Dans la rue le flux des voitures avait diminué et les lumières scintillaient joyeusement. Le vent fouettait les rares passants, donnait à leur démarche des inclinations singulières. Les mannequins, dans les vitrines, semblaient les regarder, prêts à leur emboîter le pas.
— Mais c'est moi, Dorita ! Tu ne te souviens pas de moi... ? Il est vrai qu'après toutes ces années... On change n'est-ce pas ?
— Dorita... Dieu du ciel ! Je ne t'avais pas reconnue !
En un geste prompt, elle ramassa le paquet tandis que Carmen levait son visage rond à la peau épaisse, légèrement recouverte de sueur, et souriait, pleine de reconnaissance.

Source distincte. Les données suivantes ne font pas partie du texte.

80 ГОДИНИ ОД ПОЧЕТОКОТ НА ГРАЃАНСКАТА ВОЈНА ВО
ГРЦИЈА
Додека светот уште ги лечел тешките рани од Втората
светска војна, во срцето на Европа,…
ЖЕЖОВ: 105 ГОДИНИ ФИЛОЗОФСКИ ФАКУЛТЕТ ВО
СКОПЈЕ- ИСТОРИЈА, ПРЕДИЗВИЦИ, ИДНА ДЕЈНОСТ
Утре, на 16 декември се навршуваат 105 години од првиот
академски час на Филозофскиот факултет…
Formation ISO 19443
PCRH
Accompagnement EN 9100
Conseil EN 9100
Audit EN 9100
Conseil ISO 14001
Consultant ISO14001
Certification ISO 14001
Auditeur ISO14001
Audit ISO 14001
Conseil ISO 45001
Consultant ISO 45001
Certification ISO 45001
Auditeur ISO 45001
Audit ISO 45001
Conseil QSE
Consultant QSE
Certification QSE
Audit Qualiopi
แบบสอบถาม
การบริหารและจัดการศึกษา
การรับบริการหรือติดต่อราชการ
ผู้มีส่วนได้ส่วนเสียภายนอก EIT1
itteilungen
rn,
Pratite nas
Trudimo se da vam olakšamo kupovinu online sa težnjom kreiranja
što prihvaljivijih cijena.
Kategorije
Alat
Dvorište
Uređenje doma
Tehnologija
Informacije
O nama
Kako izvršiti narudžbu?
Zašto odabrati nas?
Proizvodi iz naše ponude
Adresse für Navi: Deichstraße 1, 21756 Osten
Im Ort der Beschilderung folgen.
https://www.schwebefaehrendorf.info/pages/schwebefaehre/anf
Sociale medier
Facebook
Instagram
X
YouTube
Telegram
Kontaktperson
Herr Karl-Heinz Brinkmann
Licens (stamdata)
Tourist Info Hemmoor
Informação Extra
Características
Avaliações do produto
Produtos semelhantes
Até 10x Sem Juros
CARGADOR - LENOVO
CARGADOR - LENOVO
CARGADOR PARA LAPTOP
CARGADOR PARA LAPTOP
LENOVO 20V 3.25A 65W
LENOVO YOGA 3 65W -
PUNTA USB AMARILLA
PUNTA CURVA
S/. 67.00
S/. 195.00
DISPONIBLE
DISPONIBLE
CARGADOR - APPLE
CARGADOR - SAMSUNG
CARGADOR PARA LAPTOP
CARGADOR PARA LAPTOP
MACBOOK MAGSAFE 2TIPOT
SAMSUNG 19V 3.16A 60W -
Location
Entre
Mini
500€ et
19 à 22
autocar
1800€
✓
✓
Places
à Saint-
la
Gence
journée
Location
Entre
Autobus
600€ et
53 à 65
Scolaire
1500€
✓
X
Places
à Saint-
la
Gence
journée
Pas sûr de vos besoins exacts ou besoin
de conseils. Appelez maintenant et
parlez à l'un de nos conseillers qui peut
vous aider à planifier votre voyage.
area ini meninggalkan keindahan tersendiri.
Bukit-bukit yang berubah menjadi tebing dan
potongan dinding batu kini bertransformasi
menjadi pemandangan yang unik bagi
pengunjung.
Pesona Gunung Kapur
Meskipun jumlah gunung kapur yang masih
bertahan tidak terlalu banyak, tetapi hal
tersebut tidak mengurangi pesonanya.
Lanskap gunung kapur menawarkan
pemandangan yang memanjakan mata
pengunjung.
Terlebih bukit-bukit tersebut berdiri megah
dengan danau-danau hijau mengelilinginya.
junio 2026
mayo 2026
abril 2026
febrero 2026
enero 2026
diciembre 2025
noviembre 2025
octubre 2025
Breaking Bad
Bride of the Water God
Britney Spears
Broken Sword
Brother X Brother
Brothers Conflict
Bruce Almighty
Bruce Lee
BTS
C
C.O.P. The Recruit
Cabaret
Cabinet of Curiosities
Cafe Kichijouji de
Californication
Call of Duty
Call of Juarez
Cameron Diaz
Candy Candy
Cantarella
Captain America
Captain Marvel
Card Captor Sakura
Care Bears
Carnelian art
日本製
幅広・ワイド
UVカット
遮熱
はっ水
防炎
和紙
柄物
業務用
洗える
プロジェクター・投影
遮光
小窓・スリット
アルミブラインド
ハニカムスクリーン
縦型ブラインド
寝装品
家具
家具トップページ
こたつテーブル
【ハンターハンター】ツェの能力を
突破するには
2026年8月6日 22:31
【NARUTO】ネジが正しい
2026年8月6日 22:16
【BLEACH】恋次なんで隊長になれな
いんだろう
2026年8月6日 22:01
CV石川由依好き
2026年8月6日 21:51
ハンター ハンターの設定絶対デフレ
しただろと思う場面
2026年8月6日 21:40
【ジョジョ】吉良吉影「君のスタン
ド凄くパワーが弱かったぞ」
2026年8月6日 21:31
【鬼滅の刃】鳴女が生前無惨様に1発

— Comment as-tu fait pour me reconnaître ? Quelle mémoire Dorita, quelle mémoire après tant d'années...
«Cette pauvre fille est encore plus laide que quand elle était au lycée, comment aurais-je pu l'oublier ?» pensa Dorita, et à voix haute :
— Mais tu n'as guère changé ma chérie, dès que je t'ai aperçue, je me suis dit : mais c'est cette bonne amie Carmen Gonzalo y Gonzalo. Elle pinça ses lèvres étroites en un semblant de sourire où le rouge Revlon débordait généreusement.